К слову, Лукерье Павловне тоже нашлась подходящая «однушка», после продажи её трёхкомнатной квартиры. Она ведь сама и предложила дочери такой вариант. И пусть она давно привыкла к своей трехкомнатной квартире и всех соседей в доме хорошо знала, понимала, что ради счастья и комфорта любимой дочери готова поступиться привычными удобствами. Маша у неё и так в жизни настрадалась, и с Юрой ей сильно повезло – считала Лукерья Павловна, переходя дорогу у светофора.

Миновав двор с новенькой детской площадкой, направилась к единственному здесь продуктовому магазину, где выбрала пельмени и маленький пакет сметаны к ним. А ещё на кассе не устояла и взяла пачку вафель к чаю.

На второй этаж в квартиру дочки Лукерья Павловна буквально влетела – и, сразу раздевшись и вымыв руки, пошла на кухню. Есть хотелось так сильно, что терпеть было уже невыносимо. Поэтому не сразу заметила, что в квартире прохладно и что в комнате Олежки приоткрыто окошко, и снег лежит на подоконнике, и лужицы на полу, в которых видны размазанные нечёткие следы, похожие на большие неряшливые кляксы.

Обрывающиеся у аквариума, из которого исчезли рыбки.

От увиденного Лукерья Павловна вздрогнула, мороз прошёлся по позвоночнику, и волосы на голове приподнялись. Она тихо охнула и, пятясь спиной к двери, вышла из комнаты Олежки и закрыла дверь.

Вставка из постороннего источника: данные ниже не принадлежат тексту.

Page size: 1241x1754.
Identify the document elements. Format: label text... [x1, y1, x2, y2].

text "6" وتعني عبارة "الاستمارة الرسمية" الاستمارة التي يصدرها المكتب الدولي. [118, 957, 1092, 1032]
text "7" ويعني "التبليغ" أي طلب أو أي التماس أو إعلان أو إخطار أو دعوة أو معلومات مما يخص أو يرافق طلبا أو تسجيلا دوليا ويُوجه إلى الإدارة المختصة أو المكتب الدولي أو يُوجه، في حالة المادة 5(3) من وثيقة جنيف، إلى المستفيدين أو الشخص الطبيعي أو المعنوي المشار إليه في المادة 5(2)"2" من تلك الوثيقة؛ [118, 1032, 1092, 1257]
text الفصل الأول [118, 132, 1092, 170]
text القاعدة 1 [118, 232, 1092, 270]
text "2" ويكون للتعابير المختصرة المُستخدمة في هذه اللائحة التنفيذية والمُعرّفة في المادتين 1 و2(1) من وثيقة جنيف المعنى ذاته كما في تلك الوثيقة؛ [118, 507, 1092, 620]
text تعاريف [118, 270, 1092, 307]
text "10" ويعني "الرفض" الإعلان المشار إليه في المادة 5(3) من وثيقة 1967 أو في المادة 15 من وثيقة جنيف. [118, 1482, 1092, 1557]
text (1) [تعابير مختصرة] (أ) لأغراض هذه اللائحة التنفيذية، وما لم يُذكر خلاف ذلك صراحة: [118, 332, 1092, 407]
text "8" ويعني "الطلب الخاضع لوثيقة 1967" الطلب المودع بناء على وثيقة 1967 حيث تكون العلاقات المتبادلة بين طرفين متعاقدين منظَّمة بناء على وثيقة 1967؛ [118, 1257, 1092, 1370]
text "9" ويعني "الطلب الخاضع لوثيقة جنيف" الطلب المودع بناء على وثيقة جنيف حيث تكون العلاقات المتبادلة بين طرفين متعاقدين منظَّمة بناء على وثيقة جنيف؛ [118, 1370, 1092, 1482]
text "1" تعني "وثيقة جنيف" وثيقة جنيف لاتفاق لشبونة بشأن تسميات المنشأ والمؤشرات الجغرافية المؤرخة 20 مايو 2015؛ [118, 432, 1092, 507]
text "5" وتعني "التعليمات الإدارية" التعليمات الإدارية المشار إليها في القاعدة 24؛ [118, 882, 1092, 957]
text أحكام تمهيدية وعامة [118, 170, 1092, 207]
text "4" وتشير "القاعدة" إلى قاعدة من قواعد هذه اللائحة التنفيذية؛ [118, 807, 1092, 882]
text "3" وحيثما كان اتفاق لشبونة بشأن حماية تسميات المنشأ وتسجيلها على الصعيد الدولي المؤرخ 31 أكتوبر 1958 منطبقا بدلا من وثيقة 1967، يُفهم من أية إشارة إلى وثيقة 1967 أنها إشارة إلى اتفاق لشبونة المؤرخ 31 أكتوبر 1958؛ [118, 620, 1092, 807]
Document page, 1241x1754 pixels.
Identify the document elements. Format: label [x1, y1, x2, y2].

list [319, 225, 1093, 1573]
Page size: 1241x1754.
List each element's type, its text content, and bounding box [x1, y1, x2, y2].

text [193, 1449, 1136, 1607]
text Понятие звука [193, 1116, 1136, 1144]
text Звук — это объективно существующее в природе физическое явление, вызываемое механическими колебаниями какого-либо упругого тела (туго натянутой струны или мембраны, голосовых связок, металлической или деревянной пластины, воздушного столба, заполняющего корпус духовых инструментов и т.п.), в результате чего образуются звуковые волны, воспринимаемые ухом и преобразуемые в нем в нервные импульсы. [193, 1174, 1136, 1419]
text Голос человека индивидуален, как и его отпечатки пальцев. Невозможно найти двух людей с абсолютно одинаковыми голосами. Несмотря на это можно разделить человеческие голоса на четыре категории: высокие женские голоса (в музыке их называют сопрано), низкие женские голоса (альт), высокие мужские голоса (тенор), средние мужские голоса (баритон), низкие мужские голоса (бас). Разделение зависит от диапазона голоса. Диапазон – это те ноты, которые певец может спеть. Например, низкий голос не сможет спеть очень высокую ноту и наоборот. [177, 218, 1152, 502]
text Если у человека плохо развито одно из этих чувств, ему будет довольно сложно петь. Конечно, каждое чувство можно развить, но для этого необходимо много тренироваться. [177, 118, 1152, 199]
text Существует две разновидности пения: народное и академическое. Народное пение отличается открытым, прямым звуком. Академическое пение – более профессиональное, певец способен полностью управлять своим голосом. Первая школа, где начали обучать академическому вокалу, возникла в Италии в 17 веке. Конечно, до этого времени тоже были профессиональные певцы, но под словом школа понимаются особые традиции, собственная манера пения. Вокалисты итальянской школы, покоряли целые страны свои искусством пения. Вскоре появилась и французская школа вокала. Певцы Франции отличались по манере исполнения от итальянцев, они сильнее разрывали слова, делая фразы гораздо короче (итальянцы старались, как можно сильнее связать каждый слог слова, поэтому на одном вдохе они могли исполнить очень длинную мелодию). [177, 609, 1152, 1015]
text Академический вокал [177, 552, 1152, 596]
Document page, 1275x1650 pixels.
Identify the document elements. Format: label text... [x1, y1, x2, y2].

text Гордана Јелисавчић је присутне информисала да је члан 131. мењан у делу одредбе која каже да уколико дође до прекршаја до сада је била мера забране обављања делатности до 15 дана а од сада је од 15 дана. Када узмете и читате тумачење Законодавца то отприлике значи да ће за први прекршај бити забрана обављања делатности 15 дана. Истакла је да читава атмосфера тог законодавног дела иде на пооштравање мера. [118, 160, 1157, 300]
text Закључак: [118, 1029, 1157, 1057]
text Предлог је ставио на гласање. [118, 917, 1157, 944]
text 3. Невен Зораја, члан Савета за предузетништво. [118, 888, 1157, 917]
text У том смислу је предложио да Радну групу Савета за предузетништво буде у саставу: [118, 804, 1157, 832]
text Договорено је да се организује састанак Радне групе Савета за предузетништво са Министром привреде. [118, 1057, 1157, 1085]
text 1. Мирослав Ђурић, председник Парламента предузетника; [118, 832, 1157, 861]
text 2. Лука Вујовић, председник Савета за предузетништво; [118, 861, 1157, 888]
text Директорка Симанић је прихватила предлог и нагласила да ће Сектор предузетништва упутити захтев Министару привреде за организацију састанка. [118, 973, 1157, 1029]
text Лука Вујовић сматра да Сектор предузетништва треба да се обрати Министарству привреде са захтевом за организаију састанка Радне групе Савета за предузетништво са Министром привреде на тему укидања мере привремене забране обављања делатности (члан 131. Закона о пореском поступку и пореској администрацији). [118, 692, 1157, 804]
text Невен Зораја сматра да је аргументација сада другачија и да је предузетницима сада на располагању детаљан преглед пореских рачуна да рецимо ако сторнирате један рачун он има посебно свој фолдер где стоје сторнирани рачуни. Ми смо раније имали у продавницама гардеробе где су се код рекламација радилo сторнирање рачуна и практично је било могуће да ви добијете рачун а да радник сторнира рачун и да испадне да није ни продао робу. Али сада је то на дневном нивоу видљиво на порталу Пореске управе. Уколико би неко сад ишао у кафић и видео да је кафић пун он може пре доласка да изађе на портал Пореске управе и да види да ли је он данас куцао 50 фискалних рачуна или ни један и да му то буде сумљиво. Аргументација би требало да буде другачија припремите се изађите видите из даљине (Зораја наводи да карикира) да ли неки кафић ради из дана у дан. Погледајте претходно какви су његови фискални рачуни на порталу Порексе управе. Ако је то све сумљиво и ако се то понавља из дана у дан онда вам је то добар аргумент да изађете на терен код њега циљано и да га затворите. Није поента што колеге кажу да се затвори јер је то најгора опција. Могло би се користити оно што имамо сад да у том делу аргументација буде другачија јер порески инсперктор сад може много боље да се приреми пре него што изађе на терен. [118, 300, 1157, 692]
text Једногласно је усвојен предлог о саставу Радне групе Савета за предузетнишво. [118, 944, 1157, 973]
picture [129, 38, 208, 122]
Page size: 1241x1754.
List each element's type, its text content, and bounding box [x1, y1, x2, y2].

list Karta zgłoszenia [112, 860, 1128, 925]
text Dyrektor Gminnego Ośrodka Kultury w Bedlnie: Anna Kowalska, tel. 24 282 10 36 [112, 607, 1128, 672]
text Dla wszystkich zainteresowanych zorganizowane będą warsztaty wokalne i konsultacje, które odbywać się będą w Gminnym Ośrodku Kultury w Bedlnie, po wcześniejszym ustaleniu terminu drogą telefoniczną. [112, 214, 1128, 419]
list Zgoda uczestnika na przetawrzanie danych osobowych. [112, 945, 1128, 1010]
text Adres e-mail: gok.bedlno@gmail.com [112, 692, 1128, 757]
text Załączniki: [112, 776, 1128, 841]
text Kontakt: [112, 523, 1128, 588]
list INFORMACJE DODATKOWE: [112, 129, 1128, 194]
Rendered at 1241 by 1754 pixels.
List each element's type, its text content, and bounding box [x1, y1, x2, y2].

Голова от голода кружилась, хотя в крови от страха плескался адреналин. «Поешь, успокойся давай». С такими мыслями заставила себя пойти на кухню и выключить переваренные пельмени. Ела, не чувствуя вкуса, пребывая от усмирённой волевым усилием паники в неком оцепенении. Так и чай выпила, механически жуя приторно-сладкую вафлю. А когда вымыла посуду, созрел простой план, для воплощения которого сейчас не было средств.  

Поэтому, поэтому… засуетилась, набирая в ванной воду для мытья пола, щедро насыпая туда соли. Прежде чем зайти в комнату Олежки, перекрестилась.

Нужно обязательно сходить в церковь – и чем скорее, тем лучше. Она снова перекрестилась и вошла в комнату внука. Там стало ещё холоднее, снега на подоконник намело больше, даже включённый свет словно совсем не разгонял по углам темень.

Сначала Лукерья Павловна закрыла окно, затем убрала снег, вытерла грязные следы на полу и приступила к мытью пола. Закончив с уборкой, воткнула иголки в косяк двери по обеим сторонам, в спинку кровати и, уходя, насыпала соль на порог, очертив его, запечатав комнату.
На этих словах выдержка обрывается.